Há algo muito tentador em não fazer planos. Nem que seja por um curto período de tempo.
Se o passado pode ser, para muitos, um fardo difícil de carregar, e acaba lotando os consultórios de psicoterapeutas e analistas mundo afora – e isso na melhor das hipóteses –, ter a obrigação de pensar no futuro pode ser tão estressante quanto lidar com essa bagagem toda. Ainda mais que, com frequência, não sabemos ao certo o que há no interior dessas malas que somos forçados a carregar de lá para cá.
Outro dia, caminhando meio sem rumo pelo centro de Curitiba, me flagrei imaginando como seria bom se a ideia de um porvir me abandonasse por um tempo. Se, por um acidente neurológico, ou um passe de mágica só viável no âmbito da ficção, minha cabeça passasse a apenas se importar com o presente.
É óbvio que isso não seria possível.
Projetar o que vamos (ou desejamos) viver pela frente é inerente à natureza humana, mas por vezes tenho a sensação de que o hoje é mero detalhe transitório entre experiências já vividas – amores, perdas, frustrações e triunfos –, muitas não superadas, e a possibilidade concreta de tudo vir a acontecer de novo.
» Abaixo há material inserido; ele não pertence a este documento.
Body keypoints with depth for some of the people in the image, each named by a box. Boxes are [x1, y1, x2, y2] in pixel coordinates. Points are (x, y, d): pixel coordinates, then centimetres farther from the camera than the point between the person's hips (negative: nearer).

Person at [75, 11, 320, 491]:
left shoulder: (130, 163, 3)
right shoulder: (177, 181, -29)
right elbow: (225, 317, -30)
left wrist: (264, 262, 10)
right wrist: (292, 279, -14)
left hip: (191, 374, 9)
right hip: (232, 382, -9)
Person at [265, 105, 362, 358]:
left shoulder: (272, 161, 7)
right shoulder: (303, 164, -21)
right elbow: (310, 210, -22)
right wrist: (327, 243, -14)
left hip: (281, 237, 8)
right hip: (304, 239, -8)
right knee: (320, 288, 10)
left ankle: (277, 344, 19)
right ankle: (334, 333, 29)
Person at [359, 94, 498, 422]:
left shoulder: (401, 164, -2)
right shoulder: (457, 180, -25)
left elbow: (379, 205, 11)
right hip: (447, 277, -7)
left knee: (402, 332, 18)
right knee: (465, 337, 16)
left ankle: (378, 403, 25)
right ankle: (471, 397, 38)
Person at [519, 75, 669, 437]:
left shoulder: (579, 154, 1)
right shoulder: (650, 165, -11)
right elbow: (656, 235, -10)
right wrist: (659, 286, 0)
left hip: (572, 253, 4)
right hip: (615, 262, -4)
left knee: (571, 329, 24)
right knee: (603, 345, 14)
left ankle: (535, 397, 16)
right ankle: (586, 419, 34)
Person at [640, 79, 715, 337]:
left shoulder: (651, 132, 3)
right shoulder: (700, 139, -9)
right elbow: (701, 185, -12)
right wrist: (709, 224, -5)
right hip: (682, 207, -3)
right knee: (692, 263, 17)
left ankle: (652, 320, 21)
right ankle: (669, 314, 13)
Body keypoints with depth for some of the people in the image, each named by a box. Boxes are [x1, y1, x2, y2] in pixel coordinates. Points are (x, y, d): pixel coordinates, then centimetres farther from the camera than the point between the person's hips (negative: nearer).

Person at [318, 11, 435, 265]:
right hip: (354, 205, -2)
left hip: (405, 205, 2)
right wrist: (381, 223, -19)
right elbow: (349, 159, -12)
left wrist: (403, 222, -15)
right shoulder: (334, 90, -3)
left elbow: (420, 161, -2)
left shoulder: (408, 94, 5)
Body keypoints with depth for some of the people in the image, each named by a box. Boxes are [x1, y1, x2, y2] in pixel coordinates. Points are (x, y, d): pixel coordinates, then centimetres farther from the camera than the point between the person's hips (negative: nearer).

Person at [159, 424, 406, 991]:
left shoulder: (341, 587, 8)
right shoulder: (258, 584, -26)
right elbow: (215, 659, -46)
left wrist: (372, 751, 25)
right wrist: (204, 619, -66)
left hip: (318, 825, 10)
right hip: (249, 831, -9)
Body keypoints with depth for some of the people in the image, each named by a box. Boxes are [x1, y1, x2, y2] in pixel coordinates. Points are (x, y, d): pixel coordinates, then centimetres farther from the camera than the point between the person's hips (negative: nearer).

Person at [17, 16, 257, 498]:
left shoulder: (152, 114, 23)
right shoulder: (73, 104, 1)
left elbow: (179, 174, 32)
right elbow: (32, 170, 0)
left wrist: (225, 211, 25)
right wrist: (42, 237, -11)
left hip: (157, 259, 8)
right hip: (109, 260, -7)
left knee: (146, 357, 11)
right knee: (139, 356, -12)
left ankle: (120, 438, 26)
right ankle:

Ou não.
“Estudos sobre obras literárias e filmes cujas ações se passam em um futuro, mais ou menos distante, são quase unânimes na constatação de que todas as projeções tomam como base inquietações do presente.”
Enquanto isso, nos equilibramos com um pé lá e outro cá, em uma eterna tentativa de não cair da corda bamba. O presente acaba sendo o fio da navalha. Sempre afiado e enganador.
Estudos sobre obras literárias e filmes cujas ações se passam em um futuro, mais ou menos distante, são quase unânimes na constatação de que todas as projeções tomam como base inquietações do presente. Exemplo disso é o romance 1984, clássico futurista e distópico do escritor britânico George Orwell, publicado em 1949, como uma espécie de reação e libelo contra regimes fascistas e autoritários, sob o efeito das feridas ainda muito abertas pela Segunda Guerra Mundial.
Diante do trauma do nazifascismo e do fortalecimento do modelo stalinista e totalitário na União Soviética, ou do capitalismo sem freios dos Estados Unidos, Orwell imaginou uma sociedade destituída de individualidade, na qual o Estado tudo pode e sabe. O futuro, enfim, o atormentava. E também era uma forma de entender melhor o presente, que acaba sendo um tipo de sonho muitas vezes apenas compreensível, quando muito, a posteriori.
Divagações à parte, confesso que há poucas coisas na vida mais prazerosas do que caminhar sem rumo. Apenas ser. No infinitivo. Sem pretérito ou futuro.